It’s amazing that one can see arrival and departure as antonyms when from an outside perspective both describe the same action, a progression from one position to another. It’s easy to be trapped within a single perspective and see the only my arrival into this blogging scene; however, by definition arrival necessitates departure. Seeing and understanding the dual nature of my actions is not exactly my natural reaction, but in my lack of another way to begin blogging, I guess that’s where I’ll start.
This may sound a touch tangential, but I watched a video of Saul Williams talking about how he creates his style yesterday. He said he wanted to write music that people could relate to but instead of looking at people to see the common threads that make up society, he chose to look at the threads that made him. He said that even though I may have my own well and my neighbor may also have his own well, and we take different paths in order to get our water, I’d be a fool not to know that the water that I drink comes from the same underground pool as my neighbor’s. In the same way, even though different individuals take different paths in life, deep down we’re all driven by the same desires and insecurities. Thus rapping about these themes makes his music relatable.
At first, I questioned his ability to either remain pertinent after over generalizing or avoid playing on the qualities that make him unique from humanity in general, thus isolating himself instead of being relatable, and while I still think those issues remain, I realized how trivial they were to the larger statement Williams had made. He had made an interesting point sociologically, that we are essentially the same and that we find everyone else by finding ourselves. But should this be true, then the I is not unique at all, which worries me. And while I immediately recognize and criticize this as an egoism, I’d still like to be unique. So I then decided, If only to ease my anxiety, that Saul couldn’t have it right.
So then I thought about the author Hesse or more specifically, my English teacher’s interpretation of his ideas. Regardless, the idea is that the qualities of other people that we can recognize are qualities of ourselves. For instance, I can only recognize someone else’s insecurity if I feel the same insecurity. This interpretation of Hesse would easily explain the ideas that Williams presents. We may not all come from the same pool of water but we can all recognize the mutual component of water in each other’s chemical makeup.

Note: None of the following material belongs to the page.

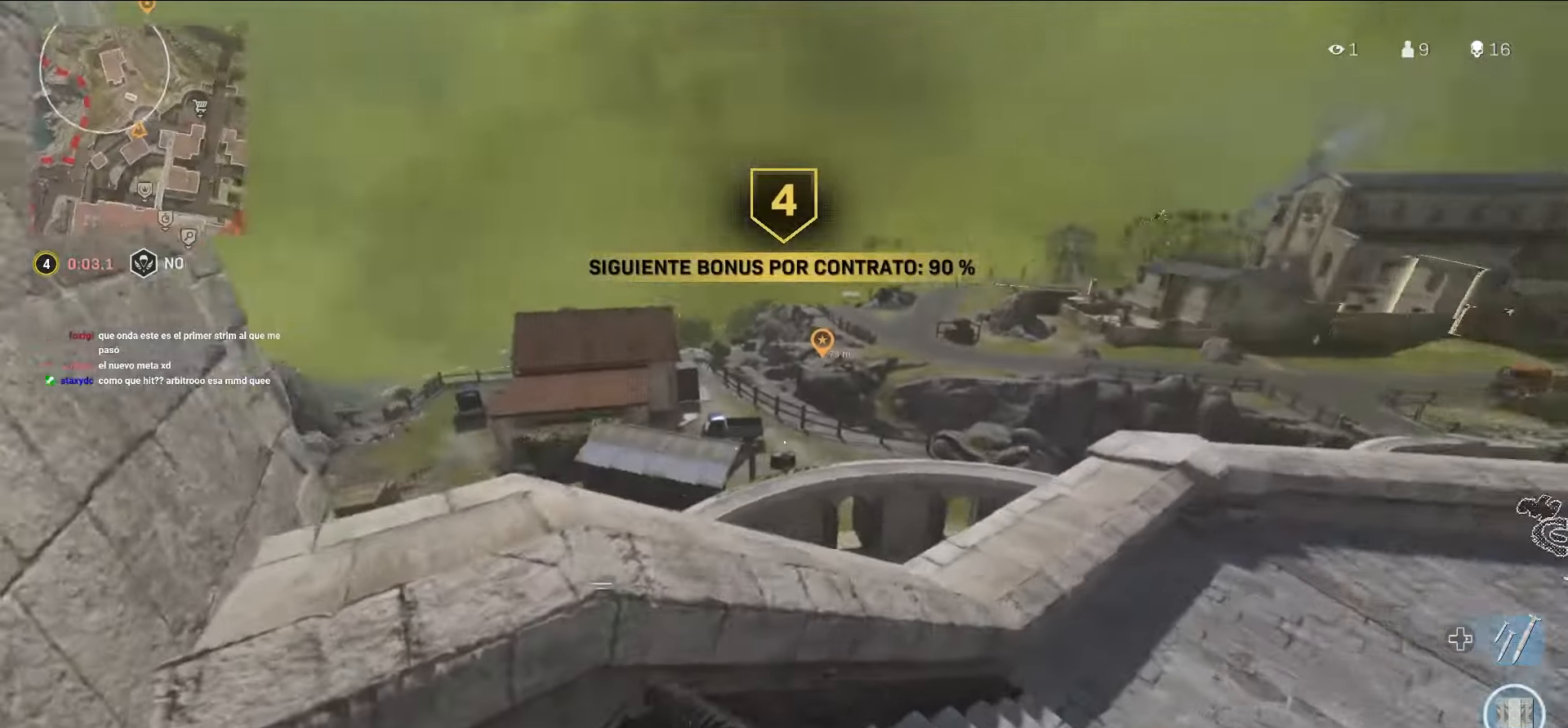
{"buttons": [], "left_stick": "down-left", "right_stick": "down", "events": [[100, "left_stick", "center"], [100, "right_stick", "left"], [266, "CROSS", "down"], [266, "left_stick", "up"], [266, "right_stick", "center"], [366, "CROSS", "up"], [466, "left_stick", "down-left"], [466, "right_stick", "down"]]}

I guess I don’t really have too many objections to this idea but it still doesn’t sit well with me. I feel almost marginalized by the idea that I, or at least the perception that others have of me is altered with every perspective. I am in this case literally the sum of other’s projections of themselves onto me. Again, an egoism takes over and drives me to say this is wrong. I am much more concrete. It’s everyone else I can’t be sure about. Cartesian shit you know.
So last try, my thoughts fall upon the opening chapters of Totality and Infinity by Levinas. My boy Emmanuel starts out by establishing that if the I is the only person we actually know, and it is not concrete, then as we develop we become an other to ourselves from the same perspective. So I am myself and not myself at the same time which can’t happen so the only way things work is if I am concrete and consistent.
Now this I like, but Levinas continues. He then argues that we cannot define the other with imposing projections of ourselves onto him so we have to allow them to maintain their alterity. We are thus limited to our own perspective.
Now you’re thinking, what the hell, Lucas? You’ve just rambled and wasted my time. This has nothing to do with your original discussion about arrival and departure, which is a good point cause I’d be real lost too.
So I’ve arrived here as a blogger. Which means I’ve left my previous position as a “not blogger(?)” but to me there’s not a difference. I guess, I’m the same person simply in a different place. The only real difference is that now I’ve opened my thoughts to screen to screen discourse (Levinas stressed face to face discourse as the only avenue for an ethical/non totalizing relationship with the other. Screen to screen is as close as a blogger can get).
I don’t know. That was pretty disappointing. Sorry to waste your time. That was quite anticlimactic, but for my first attempt, that’s all I’ve got.